I promised you links, and here they are:

Regarding the University of Missouri, it’s reasonable to believe that the poop swastika might not have happened or might be a hoax — just as many alleged campus racial crimes have been, if not hoaxes, then performance art by Lefty students trying to “educate” people.

When these flowers and snowflakes graduate, they bring the same intellectual rot to the places in which they work — although currently the hard-Left Center for American Progress is, surprisingly, trying to hold the line.

Glenn Reynolds suggest that, given how appallingly unschooled and immature our students are, it’s time to repeal the 26th Amendment. Things are so bad, though, he doesn’t believe we should role the voting age back to its prior setting of 21. Instead, he thinks it should be raised to 25, which would see at least some of those kids having jobs and living in the real world.

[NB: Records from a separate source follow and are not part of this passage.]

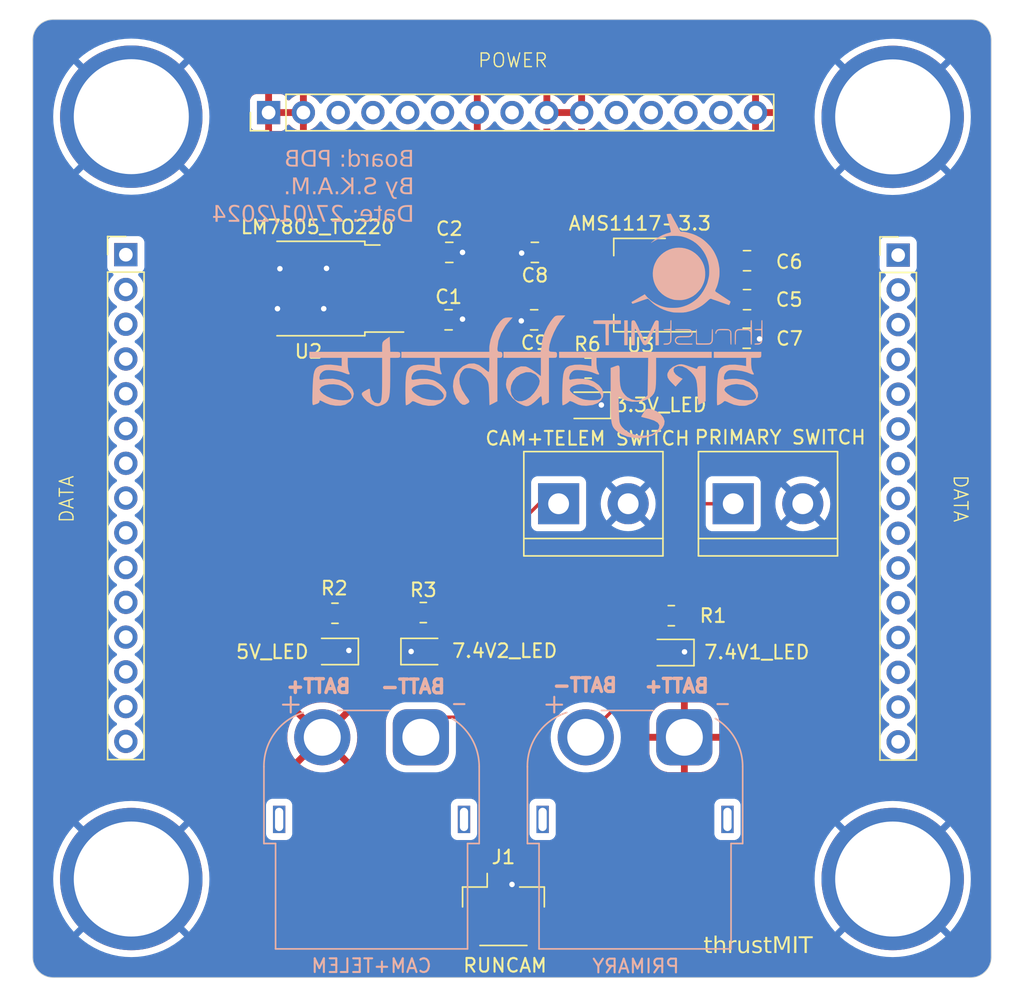
<source format=kicad_pcb>
(kicad_pcb (version 20221018) (generator pcbnew)

  (general
    (thickness 1.6)
  )

  (paper "A4")
  (layers
    (0 "F.Cu" signal)
    (31 "B.Cu" signal)
    (32 "B.Adhes" user "B.Adhesive")
    (33 "F.Adhes" user "F.Adhesive")
    (34 "B.Paste" user)
    (35 "F.Paste" user)
    (36 "B.SilkS" user "B.Silkscreen")
    (37 "F.SilkS" user "F.Silkscreen")
    (38 "B.Mask" user)
    (39 "F.Mask" user)
    (40 "Dwgs.User" user "User.Drawings")
    (41 "Cmts.User" user "User.Comments")
    (42 "Eco1.User" user "User.Eco1")
    (43 "Eco2.User" user "User.Eco2")
    (44 "Edge.Cuts" user)
    (45 "Margin" user)
    (46 "B.CrtYd" user "B.Courtyard")
    (47 "F.CrtYd" user "F.Courtyard")
    (48 "B.Fab" user)
    (49 "F.Fab" user)
    (50 "User.1" user)
    (51 "User.2" user)
    (52 "User.3" user)
    (53 "User.4" user)
    (54 "User.5" user)
    (55 "User.6" user)
    (56 "User.7" user)
    (57 "User.8" user)
    (58 "User.9" user)
  )

  (setup
    (pad_to_mask_clearance 0)
    (pcbplotparams
      (layerselection 0x00010fc_ffffffff)
      (plot_on_all_layers_selection 0x0000000_00000000)
      (disableapertmacros false)
      (usegerberextensions false)
      (usegerberattributes true)
      (usegerberadvancedattributes true)
      (creategerberjobfile true)
      (dashed_line_dash_ratio 12.000000)
      (dashed_line_gap_ratio 3.000000)
      (svgprecision 4)
      (plotframeref false)
      (viasonmask false)
      (mode 1)
      (useauxorigin false)
      (hpglpennumber 1)
      (hpglpenspeed 20)
      (hpglpendiameter 15.000000)
      (dxfpolygonmode true)
      (dxfimperialunits true)
      (dxfusepcbnewfont true)
      (psnegative false)
      (psa4output false)
      (plotreference true)
      (plotvalue true)
      (plotinvisibletext false)
      (sketchpadsonfab false)
      (subtractmaskfromsilk false)
      (outputformat 1)
      (mirror false)
      (drillshape 0)
      (scaleselection 1)
      (outputdirectory "")
    )
  )

  (net 0 "")
  (net 1 "GND")
  (net 2 "5V")
  (net 3 "unconnected-(U1-Pad1)")
  (net 4 "unconnected-(U1-Pad2)")
  (net 5 "unconnected-(U1-Pad3)")
  (net 6 "unconnected-(U1-Pad4)")
  (net 7 "unconnected-(U1-Pad5)")
  (net 8 "unconnected-(U1-Pad6)")
  (net 9 "unconnected-(U1-Pad7)")
  (net 10 "unconnected-(U1-Pad8)")
  (net 11 "unconnected-(U1-Pad9)")
  (net 12 "unconnected-(U1-Pad10)")
  (net 13 "unconnected-(U1-Pad11)")
  (net 14 "unconnected-(U1-Pad12)")
  (net 15 "unconnected-(U1-Pad13)")
  (net 16 "unconnected-(U1-Pad14)")
  (net 17 "unconnected-(U1-Pad15)")
  (net 18 "unconnected-(U1-Pad16)")
  (net 19 "unconnected-(U1-Pad17)")
  (net 20 "unconnected-(U1-Pad18)")
  (net 21 "unconnected-(U1-Pad19)")
  (net 22 "unconnected-(U1-Pad20)")
  (net 23 "unconnected-(U1-Pad21)")
  (net 24 "unconnected-(U1-Pad22)")
  (net 25 "unconnected-(U1-Pad23)")
  (net 26 "unconnected-(U1-Pad24)")
  (net 27 "unconnected-(U1-Pad25)")
  (net 28 "unconnected-(U1-Pad26)")
  (net 29 "unconnected-(U1-Pad27)")
  (net 30 "unconnected-(U1-Pad28)")
  (net 31 "unconnected-(U1-Pad29)")
  (net 32 "unconnected-(U1-Pad30)")
  (net 33 "unconnected-(U1-Pad33)")
  (net 34 "3.3V")
  (net 35 "unconnected-(U1-Pad34)")
  (net 36 "unconnected-(U1-Pad35)")
  (net 37 "unconnected-(U1-Pad36)")
  (net 38 "unconnected-(U1-Pad38)")
  (net 39 "7.4V2")
  (net 40 "7.4V1")
  (net 41 "unconnected-(U1-Pad41)")
  (net 42 "unconnected-(U1-Pad42)")
  (net 43 "unconnected-(U1-Pad43)")
  (net 44 "unconnected-(U1-Pad44)")
  (net 45 "Net-(C5-Pad2)")
  (net 46 "Net-(U3-GND)")
  (net 47 "Net-(D4-A)")
  (net 48 "Net-(D1-A)")
  (net 49 "Net-(D2-A)")
  (net 50 "Net-(D3-A)")
  (net 51 "7.4V1_SWITCH")
  (net 52 "7.4V2_SWITCH")

  (footprint "FC_Stack_template:FC_Stack_template" (layer "F.Cu") (at 127.9652 99.8728))

  (footprint "LED_SMD:LED_0805_2012Metric" (layer "F.Cu") (at 115.0616 111.0488 180))

  (footprint "Resistor_SMD:R_0805_2012Metric" (layer "F.Cu") (at 139.5984 108.4326 180))

  (footprint "LED_SMD:LED_0805_2012Metric" (layer "F.Cu") (at 139.5711 111.125 180))

  (footprint "TerminalBlock:TerminalBlock_bornier-2_P5.08mm" (layer "F.Cu") (at 144.1196 100.2538))

  (footprint "TerminalBlock:TerminalBlock_bornier-2_P5.08mm" (layer "F.Cu") (at 131.3688 100.2538))

  (footprint "Resistor_SMD:R_0805_2012Metric" (layer "F.Cu") (at 121.4882 108.204))

  (footprint "Capacitor_SMD:C_0805_2012Metric" (layer "F.Cu") (at 145.1288 85.343 180))

  (footprint "Resistor_SMD:R_0805_2012Metric" (layer "F.Cu") (at 115.0385 108.2548 180))

  (footprint "Capacitor_SMD:C_0805_2012Metric" (layer "F.Cu") (at 145.1034 88.1624))

  (footprint "Capacitor_SMD:C_0805_2012Metric" (layer "F.Cu") (at 123.3864 81.8886))

  (footprint "Resistor_SMD:R_0805_2012Metric" (layer "F.Cu") (at 133.5259 90.3451 180))

  (footprint "Capacitor_SMD:C_0805_2012Metric" (layer "F.Cu") (at 129.584 86.8162 180))

  (footprint "LED_SMD:LED_0805_2012Metric" (layer "F.Cu") (at 121.539 111.0488))

  (footprint "Connector_JST:JST_GH_SM02B-GHS-TB_1x02-1MP_P1.25mm_Horizontal" (layer "F.Cu") (at 127.3402 129.9676))

  (footprint "LED_SMD:LED_0805_2012Metric" (layer "F.Cu") (at 133.5028 93.0629 180))

  (footprint "Package_TO_SOT_SMD:SOT-223-3_TabPin2" (layer "F.Cu") (at 137.3056 84.2762 180))

  (footprint "Capacitor_SMD:C_0805_2012Metric" (layer "F.Cu") (at 145.1288 82.4982 180))

  (footprint "Package_TO_SOT_SMD:TO-252-2" (layer "F.Cu") (at 113.9104 84.5302 180))

  (footprint "Capacitor_SMD:C_0805_2012Metric" (layer "F.Cu") (at 129.6348 81.8886 180))

  (footprint "Capacitor_SMD:C_0805_2012Metric" (layer "F.Cu") (at 123.3356 86.8162))

  (footprint "Connector_AMASS:AMASS_XT60PW-F_1x02_P7.20mm_Horizontal" (layer "B.Cu") (at 121.31 117.317))

  (footprint "LOGO" (layer "B.Cu")
    (tstamp 4c16afa4-3489-4edb-9812-df6edf925a1e)
    (at 124.97865 91.515396 180)
    (attr board_only exclude_from_pos_files exclude_from_bom)
    (fp_text reference "G***" (at 0 0) (layer "B.SilkS") hide
        (effects (font (size 1.5 1.5) (thickness 0.3)) (justify mirror))
      (tstamp 3ed7134a-3fad-454a-b97f-b0306ecc0c23)
    )
    (fp_text value "LOGO" (at 0.75 0) (layer "B.SilkS") hide
        (effects (font (size 1.5 1.5) (thickness 0.3)) (justify mirror))
      (tstamp 327be15d-7273-4f42-938f-1059b764dad4)
    )
    (fp_poly
      (pts
        (xy -15.193052 1.444839)
        (xy -15.048277 1.407282)
        (xy -14.728071 1.260843)
        (xy -14.484808 1.04991)
        (xy -14.346117 0.802944)
        (xy -14.324419 0.661528)
        (xy -14.358874 0.476113)
        (xy -14.478088 0.28508)
        (xy -14.627401 0.122667)
        (xy -14.930384 -0.180315)
        (xy -15.189806 0.102763)
        (xy -15.449228 0.385841)
        (xy -15.164899 0.545331)
        (xy -14.937092 0.716668)
        (xy -14.805669 0.906633)
        (xy -14.782707 1.08684)
        (xy -14.875531 1.225495)
        (xy -15.132317 1.327326)
        (xy -15.428867 1.300433)
        (xy -15.744604 1.150878)
        (xy -16.058954 0.884722)
        (xy -16.069193 0.873887)
        (xy -16.238965 0.679631)
        (xy -16.358477 0.497093)
        (xy -16.438196 0.292405)
        (xy -16.488586 0.031699)
        (xy -16.520114 -0.318896)
        (xy -16.536701 -0.639002)
        (xy -16.576454 -1.536433)
        (xy -16.853343 -1.394069)
        (xy -17.130233 -1.251705)
        (xy -17.130233 0.038682)
        (xy -17.130233 1.32907)
        (
... [485484 chars truncated]
</source>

And Brenda Smith-Lezama, Reynolds is talking to you. Yeah, you, the little girl who said:

“I personally am tired of hearing that first amendment rights protect students when they are creating a hostile and unsafe learning environment for myself and for other students here,” Smith-Lezama said on MSNBC. “I think that it’s important for us to create that distinction and create a space where we can all learn from one another and start to create a place of healing rather than a place where we are experiencing a lot of hate like we have in the past.”

Jonathan Rauch gets the last word. After commenting on the abysmal fluffy marshmallow in which their parents raise them, in which never is heard a discouraging word or a scary idea, he has this to say (emphasis mine):

So it is only fair to warn students and their parents that higher education is not a Disney cruise. Tell them in advance so they can prepare. Not, however, with multiple trigger warnings festooning syllabi. One will suffice:

“Warning: Although this university values and encourages civil expression and respectful personal behavior, you may at any moment, and without further notice, encounter ideas, expressions and images that are mistaken, upsetting, dangerous, prejudiced, insulting or deeply offensive. We call this education.”

Display that trigger warning prominently on the college website. Put it in the course catalog and in the marketing brochures. Then ask students and their parents to grow up and deal with it. And watch as they rise to the challenge.

I believe that, currently, Mike Adams is the only professor in America taking seriously the necessity of issuing this particular warning.